Penelitian Tsang tidak memberikan jawaban yang sulit untuk pertanyaan yang lebih besar mengenai efikasi, risiko, dan manfaat penggunaan CRISPR pada manusia.

"Jangan berlebihan," kata Pete Shanks, seorang konsultan ahli genetika. "Tiga tikus buta tidak banyak membuktikannya. "

Penelitian Tsang memang memberikan beberapa pandangan hati-hati tentang bagaimana penelitian harus dilakukan agar teknologi lebih aman.

Saat ini kebanyakan penelitian tentang mutasi off-target bergantung pada algoritme komputer untuk menemukan dan memeriksa area yang terkena dampak. Tsang dan timnya mengatakan bahwa ini tidak cukup bila menggunakan spesimen hidup.

"Algoritma prediktif ini tampaknya melakukan pekerjaan dengan baik saat CRISPR dilakukan di sel atau jaringan di piring, namun keseluruhan sekuens genom belum digunakan untuk mencari semua efek buruk pada hewan yang hidup," Alexander Bassuk, profesor dari pediatri di University of Iowa, dan rekan penulis studi tersebut, mengatakan dalam sebuah siaran pers.

"Peneliti yang tidak menggunakan sekuens seluruh genom untuk menemukan efek yang tidak tepat mungkin berpotensi untuk kehilangan mutasi yang penting," kata Tsang.

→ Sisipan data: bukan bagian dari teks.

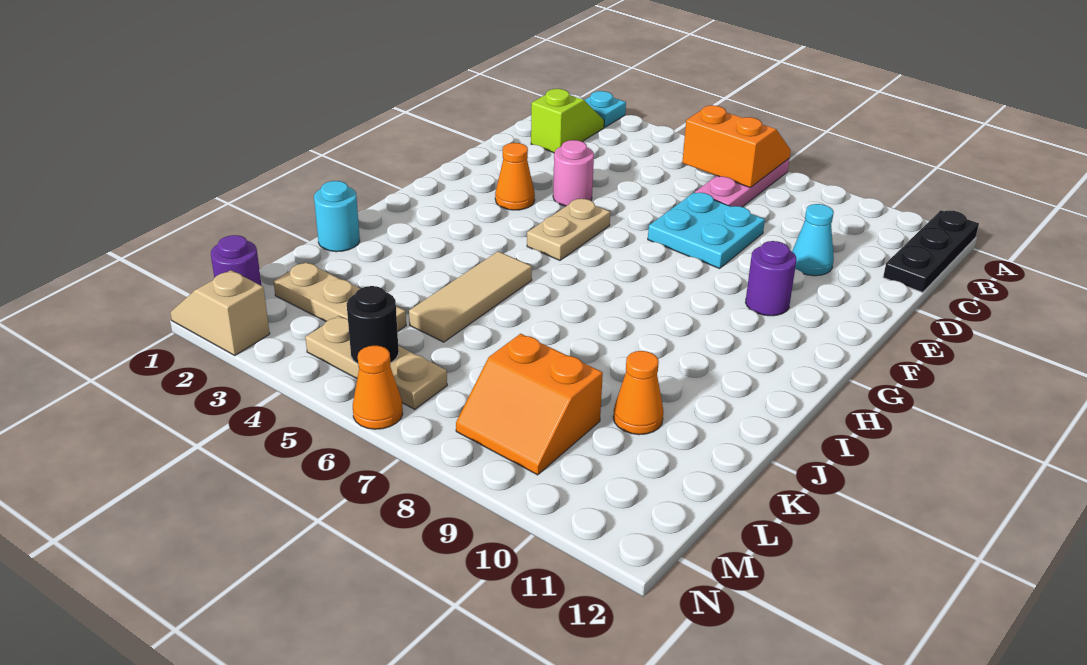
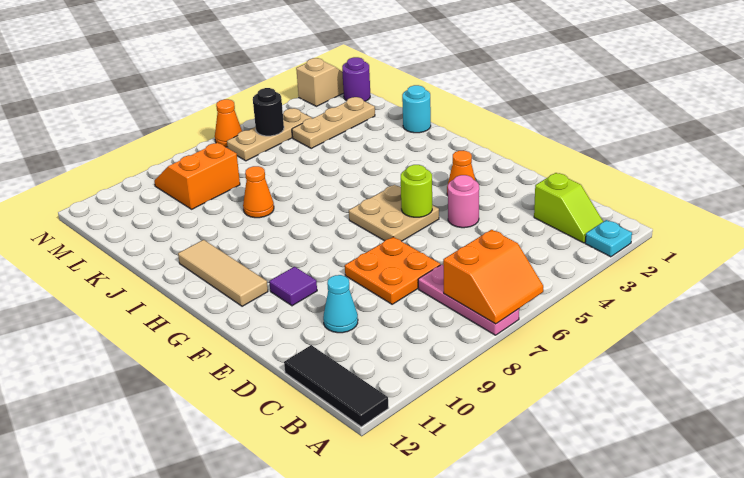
black 1x3 plate [883,210,979,292] -> black 1x3 tile [284,345,388,427]
cyan 2x2 plate [648,193,765,268] -> orange 2x2 plate [345,237,440,304]
tan 1x2 plate [527,199,610,260] -> tan 2x2 plate [349,185,439,241]
none -> lime 1x1 round brick [401,165,432,217]
purple 1x1 round brick [746,241,796,316] -> purple 1x1 tile [269,267,317,306]
tan 1x3 tile [409,251,532,342] -> tan 1x3 tile moved to [178,240,268,306]
orange 1x1 cone [613,351,663,435] -> orange 1x1 cone moved to [243,166,274,218]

Baca lebih lanjut: Pengeditan gen bisa digunakan untuk melawan penyakit yang ditularkan nyamuk »

CRISPR bergerak maju dengan cepat

Studi ini datang pada saat yang penting.

China telah memulai uji coba manusia pertamanya dengan menggunakan CRISPR-Cas9.

Amerika Serikat akan memulai tesnya sendiri tahun depan.

Bidang penelitian bergerak cepat - mungkin terlalu cepat.

"Kami berharap temuan kami akan mendorong orang lain untuk menggunakan sekuens seluruh genom sebagai metode untuk menentukan semua efek yang tidak tepat sasaran dari teknik CRISPR mereka dan mempelajari versi yang berbeda untuk pengeditan yang paling aman dan paling akurat," kata Tsang.

Jasanoff jauh lebih blunter.

"Kita harus mengesampingkan anggapan bahwa manfaat CRISPR sudah terbukti, dan yang perlu kita khawatirkan hanyalah risiko," katanya.